President pays O'Toole tributes
Actor Peter O'Toole, who achieved stardom in the Oscar-winning classic Lawrence Of Arabia, has been remembered as a man of grace and genius by Ireland's president.
Michael D Higgins led tributes to the acclaimed leading man, who received an honorary Academy Award in 2003 for his lifetime's work, during a special celebration at London's Old Vic Theatre marking his memory.
O'Toole, who died in December aged 81, was renowned for wild living as well as his brilliance as a performer on stage and screen.
Mr Higgins said: "The Peter O'Toole that I knew and loved was a man of immense charm, grace, intelligence and eloquence who was assiduously professional about the vocation of acting.
"To be in his company or to share his friendship was not an experience in the raising of hell - as some tabloids would have it - rather it was about the witness of great talent, mischief, and genius too."
O'Toole retired from showbusiness in 2012.
The eight-time Academy Award nominee - who never won Hollywood's top acting honour - shot to screen stardom 50 years ago in the title role of Lawrence Of Arabia, which earned seven Oscars, including best picture and director for David Lean.
O'Toole's grand performance as British adventurer TE Lawrence brought him his first best-actor nomination but set him on an unenviable path of Oscar futility.
His eight losses without a win is a record among actors.
The honours stacked up quickly as O'Toole received Oscar nominations for 1964's Becket, 1968's The Lion In Winter, 1969's Goodbye, Mr Chips, 1972's The Ruling Class, 1980's The Stunt Man and 1982's My Favourite Year.
In the latter film, O'Toole played a dissolute actor preoccupied with drink and debauchery, seemingly a tailor-made role for a star known in his early years for epic carousing with such fellow party animals as Richard Burton, Richard Harris and Peter Finch.
No living person is sure whether his birthplace was Connemara in Ireland, Dublin, or Leeds.
He lived in Clifden, a town on the west coast of Ireland.
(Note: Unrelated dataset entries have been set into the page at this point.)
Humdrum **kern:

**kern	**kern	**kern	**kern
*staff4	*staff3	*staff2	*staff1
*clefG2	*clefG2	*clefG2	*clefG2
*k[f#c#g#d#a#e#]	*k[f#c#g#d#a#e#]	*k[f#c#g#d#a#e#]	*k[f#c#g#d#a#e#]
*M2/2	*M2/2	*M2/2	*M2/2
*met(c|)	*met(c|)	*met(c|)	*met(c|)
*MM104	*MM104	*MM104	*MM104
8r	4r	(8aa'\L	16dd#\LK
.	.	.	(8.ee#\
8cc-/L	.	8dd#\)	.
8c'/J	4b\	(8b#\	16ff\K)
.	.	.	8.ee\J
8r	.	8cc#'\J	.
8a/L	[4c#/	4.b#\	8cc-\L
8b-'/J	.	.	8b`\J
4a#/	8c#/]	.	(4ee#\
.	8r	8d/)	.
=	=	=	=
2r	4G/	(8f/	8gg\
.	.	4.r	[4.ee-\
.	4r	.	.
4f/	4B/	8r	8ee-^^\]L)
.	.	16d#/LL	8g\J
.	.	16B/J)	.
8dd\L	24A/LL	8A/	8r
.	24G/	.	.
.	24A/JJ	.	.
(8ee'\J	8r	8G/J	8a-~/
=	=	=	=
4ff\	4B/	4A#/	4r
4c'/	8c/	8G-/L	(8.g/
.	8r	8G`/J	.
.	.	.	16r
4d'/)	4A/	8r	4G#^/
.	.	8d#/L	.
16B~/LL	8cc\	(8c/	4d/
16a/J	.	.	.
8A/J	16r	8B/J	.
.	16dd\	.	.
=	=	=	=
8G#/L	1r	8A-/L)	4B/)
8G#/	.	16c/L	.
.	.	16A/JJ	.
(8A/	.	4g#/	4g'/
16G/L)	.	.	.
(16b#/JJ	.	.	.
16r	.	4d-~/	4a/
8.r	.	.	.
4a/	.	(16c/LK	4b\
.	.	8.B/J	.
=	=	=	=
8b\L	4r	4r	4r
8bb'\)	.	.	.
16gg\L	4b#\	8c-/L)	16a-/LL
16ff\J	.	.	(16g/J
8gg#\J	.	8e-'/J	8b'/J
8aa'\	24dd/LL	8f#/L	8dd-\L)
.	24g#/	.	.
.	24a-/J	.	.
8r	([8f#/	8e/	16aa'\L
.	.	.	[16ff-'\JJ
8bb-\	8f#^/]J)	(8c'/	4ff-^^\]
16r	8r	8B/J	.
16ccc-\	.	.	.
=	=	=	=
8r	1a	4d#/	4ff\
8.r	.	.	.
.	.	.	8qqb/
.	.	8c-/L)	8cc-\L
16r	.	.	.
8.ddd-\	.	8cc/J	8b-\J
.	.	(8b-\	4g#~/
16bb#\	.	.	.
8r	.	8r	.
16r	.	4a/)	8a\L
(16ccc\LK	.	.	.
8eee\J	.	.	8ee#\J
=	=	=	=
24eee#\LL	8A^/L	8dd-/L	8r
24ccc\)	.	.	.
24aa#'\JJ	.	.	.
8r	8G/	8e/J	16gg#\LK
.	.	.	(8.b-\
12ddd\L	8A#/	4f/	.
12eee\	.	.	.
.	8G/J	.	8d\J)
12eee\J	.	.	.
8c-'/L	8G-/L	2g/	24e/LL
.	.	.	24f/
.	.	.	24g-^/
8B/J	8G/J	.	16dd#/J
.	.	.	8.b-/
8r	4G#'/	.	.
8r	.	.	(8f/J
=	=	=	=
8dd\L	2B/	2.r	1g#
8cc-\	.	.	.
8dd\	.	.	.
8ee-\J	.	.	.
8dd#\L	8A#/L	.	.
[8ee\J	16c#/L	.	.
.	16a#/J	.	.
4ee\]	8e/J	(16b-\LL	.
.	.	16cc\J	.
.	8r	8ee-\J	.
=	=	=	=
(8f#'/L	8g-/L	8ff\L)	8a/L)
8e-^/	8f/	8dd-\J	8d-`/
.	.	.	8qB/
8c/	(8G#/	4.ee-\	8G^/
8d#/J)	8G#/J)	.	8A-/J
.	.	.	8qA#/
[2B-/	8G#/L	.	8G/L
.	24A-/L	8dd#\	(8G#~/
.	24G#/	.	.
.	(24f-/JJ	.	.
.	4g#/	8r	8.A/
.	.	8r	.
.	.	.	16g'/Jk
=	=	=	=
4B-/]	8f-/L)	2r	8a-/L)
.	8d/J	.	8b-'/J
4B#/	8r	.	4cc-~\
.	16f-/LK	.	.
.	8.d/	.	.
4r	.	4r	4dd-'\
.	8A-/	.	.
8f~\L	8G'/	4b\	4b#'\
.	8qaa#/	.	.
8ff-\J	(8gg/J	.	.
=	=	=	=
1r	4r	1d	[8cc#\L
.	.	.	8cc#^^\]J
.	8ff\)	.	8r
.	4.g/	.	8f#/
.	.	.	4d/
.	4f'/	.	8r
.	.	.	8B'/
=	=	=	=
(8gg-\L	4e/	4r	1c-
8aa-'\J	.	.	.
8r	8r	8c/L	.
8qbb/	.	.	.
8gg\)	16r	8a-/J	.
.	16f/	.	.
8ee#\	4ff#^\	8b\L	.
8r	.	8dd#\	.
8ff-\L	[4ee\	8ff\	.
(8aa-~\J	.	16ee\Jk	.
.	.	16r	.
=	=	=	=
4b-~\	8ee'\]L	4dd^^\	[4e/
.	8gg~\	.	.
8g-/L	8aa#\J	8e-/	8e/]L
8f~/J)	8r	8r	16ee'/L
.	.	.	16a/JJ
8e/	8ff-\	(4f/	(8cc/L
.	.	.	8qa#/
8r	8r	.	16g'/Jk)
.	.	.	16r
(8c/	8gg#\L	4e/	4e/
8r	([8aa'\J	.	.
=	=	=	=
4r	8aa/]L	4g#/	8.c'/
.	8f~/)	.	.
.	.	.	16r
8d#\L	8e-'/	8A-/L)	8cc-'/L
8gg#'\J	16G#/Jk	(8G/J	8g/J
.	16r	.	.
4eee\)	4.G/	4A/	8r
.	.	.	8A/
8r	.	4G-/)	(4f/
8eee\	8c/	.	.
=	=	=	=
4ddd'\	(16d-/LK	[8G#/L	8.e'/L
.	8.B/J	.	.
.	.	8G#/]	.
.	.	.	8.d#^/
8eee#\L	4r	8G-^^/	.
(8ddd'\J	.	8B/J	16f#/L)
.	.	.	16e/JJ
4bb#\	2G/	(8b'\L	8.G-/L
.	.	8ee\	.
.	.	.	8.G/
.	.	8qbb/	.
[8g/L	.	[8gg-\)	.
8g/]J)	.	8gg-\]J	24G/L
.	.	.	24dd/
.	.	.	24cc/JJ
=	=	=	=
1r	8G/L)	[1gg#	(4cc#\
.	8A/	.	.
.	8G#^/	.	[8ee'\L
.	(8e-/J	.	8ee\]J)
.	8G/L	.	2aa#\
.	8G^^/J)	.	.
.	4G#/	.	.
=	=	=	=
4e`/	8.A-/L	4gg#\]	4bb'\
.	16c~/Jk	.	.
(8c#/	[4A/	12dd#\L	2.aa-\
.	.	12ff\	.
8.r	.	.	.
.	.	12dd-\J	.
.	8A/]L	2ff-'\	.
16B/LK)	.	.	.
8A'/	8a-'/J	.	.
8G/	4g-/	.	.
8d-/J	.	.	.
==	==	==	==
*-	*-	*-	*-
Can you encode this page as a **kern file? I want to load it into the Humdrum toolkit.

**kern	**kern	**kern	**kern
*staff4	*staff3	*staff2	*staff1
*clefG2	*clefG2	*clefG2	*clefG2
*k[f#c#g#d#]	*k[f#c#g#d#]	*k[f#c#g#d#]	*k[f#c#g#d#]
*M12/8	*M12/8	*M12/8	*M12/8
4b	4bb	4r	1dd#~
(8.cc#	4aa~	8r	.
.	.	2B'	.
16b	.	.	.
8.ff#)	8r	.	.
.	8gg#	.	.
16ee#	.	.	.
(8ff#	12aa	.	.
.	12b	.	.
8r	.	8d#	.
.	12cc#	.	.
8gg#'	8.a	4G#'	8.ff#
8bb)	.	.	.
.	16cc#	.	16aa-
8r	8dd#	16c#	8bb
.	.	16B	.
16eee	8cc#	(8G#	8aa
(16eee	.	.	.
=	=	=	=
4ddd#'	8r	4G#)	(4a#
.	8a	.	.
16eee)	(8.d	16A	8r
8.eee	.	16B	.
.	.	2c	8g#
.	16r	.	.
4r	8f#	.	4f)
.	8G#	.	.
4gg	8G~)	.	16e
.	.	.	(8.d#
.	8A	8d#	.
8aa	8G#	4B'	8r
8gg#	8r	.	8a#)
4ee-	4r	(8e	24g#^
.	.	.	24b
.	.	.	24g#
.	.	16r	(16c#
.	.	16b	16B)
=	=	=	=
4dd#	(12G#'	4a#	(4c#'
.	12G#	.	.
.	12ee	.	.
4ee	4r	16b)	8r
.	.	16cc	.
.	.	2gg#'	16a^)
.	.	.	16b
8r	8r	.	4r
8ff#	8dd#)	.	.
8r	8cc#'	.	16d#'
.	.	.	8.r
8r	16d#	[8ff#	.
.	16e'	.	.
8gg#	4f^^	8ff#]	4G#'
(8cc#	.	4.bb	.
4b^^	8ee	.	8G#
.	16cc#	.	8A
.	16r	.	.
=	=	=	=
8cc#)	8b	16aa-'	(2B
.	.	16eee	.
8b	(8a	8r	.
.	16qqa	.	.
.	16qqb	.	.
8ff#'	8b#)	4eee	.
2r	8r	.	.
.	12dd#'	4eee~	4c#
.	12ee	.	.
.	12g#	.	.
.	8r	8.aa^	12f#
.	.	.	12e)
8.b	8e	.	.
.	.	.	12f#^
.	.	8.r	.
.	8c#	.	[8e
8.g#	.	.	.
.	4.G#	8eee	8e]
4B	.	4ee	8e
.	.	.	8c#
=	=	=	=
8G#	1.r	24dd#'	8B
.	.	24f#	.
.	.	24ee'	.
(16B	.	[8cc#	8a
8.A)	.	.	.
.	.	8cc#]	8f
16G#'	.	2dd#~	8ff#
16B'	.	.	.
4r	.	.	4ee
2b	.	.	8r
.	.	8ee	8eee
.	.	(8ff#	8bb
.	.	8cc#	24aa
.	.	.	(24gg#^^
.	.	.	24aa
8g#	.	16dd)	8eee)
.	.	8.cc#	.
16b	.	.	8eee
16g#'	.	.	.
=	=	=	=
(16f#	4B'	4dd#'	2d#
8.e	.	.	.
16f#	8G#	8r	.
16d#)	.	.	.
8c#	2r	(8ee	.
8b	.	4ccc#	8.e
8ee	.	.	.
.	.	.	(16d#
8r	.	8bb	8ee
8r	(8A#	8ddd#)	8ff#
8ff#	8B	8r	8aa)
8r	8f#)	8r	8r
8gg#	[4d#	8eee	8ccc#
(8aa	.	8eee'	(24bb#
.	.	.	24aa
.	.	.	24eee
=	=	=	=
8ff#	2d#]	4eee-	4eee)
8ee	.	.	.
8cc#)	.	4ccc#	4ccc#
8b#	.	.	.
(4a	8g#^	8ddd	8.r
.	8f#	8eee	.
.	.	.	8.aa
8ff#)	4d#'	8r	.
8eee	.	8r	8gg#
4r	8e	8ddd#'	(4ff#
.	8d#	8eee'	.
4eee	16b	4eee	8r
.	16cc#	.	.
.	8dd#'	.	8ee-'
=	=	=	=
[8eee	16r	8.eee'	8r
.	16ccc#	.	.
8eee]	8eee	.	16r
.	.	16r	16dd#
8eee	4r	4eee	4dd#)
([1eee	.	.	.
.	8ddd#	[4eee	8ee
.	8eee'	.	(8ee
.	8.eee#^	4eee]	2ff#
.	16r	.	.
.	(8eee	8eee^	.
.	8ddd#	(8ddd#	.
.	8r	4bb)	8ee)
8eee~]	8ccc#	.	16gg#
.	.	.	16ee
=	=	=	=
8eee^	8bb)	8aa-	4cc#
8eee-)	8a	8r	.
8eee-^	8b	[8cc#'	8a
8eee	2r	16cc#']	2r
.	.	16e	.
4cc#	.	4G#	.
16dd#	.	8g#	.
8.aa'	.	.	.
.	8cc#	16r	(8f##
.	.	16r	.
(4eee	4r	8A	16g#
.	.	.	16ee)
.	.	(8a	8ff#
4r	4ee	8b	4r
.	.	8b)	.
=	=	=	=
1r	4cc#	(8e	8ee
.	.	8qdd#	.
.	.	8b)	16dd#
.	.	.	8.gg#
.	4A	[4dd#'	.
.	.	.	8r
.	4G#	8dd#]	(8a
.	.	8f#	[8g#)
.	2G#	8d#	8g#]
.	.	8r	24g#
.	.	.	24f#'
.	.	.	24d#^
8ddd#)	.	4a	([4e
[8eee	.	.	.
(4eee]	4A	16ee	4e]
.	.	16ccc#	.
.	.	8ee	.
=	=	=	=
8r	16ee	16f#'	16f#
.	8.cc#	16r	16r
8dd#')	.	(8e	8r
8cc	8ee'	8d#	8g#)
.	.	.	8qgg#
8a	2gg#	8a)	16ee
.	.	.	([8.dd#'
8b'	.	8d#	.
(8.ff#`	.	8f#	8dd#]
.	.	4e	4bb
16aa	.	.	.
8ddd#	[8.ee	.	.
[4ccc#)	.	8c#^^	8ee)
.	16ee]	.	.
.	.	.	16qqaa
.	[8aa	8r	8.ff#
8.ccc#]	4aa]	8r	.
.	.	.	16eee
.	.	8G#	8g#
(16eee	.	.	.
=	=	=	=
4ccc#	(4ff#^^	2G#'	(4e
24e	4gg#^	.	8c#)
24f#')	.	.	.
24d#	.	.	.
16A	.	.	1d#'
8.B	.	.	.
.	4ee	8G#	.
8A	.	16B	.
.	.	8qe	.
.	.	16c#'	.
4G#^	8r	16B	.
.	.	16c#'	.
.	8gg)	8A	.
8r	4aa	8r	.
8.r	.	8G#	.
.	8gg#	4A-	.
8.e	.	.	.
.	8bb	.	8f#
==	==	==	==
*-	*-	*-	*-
President Higgins met O'Toole in 1969, introduced by a mutual friend, beginning a friendship lasting 44 years.
The president said O'Toole was destined to be a star. When he was a boy he had written in his notebook:
"I will not be a common man. I will stir the smooth sands of monotony."
The head of state noted: "From his breakthrough starring role in Lawrence of Arabia to the end of his life, this early reference to sands was somewhat prophetic."
Amid anecdotes about O'Toole's love of rugby and cricket - and his battle to control a rabbit problem at his Clifden garden - Mr Higgins mused on his friend's longevity.
"It was Peter's great sense of hope, of belief in his craft, that kept him so productive during an acting career that spanned over five decades.
"It was that affirmative sense of hope and sophisticated sense of what was important in his craft that allowed him to embrace with enthusiasm each of his eight Oscar nominations for an acting role without harbouring any resentment a lesser mortal would have felt when the cruel serendipities of timing snatched from his grasp, what others might have considered, the ultimate prize."
O'Toole went into acting after serving in the Royal Navy, studying at London's Royal Academy of Dramatic Art.
His early stage successes included the lead in Hamlet and Shylock in The Merchant of Venice.
In 2003, aged 70, O'Toole received an honorary Oscar, often given as a consolation prize for acclaimed actors and filmmakers who never managed to win Hollywood's top award.
The Irish president concluded: "We will not see his like again."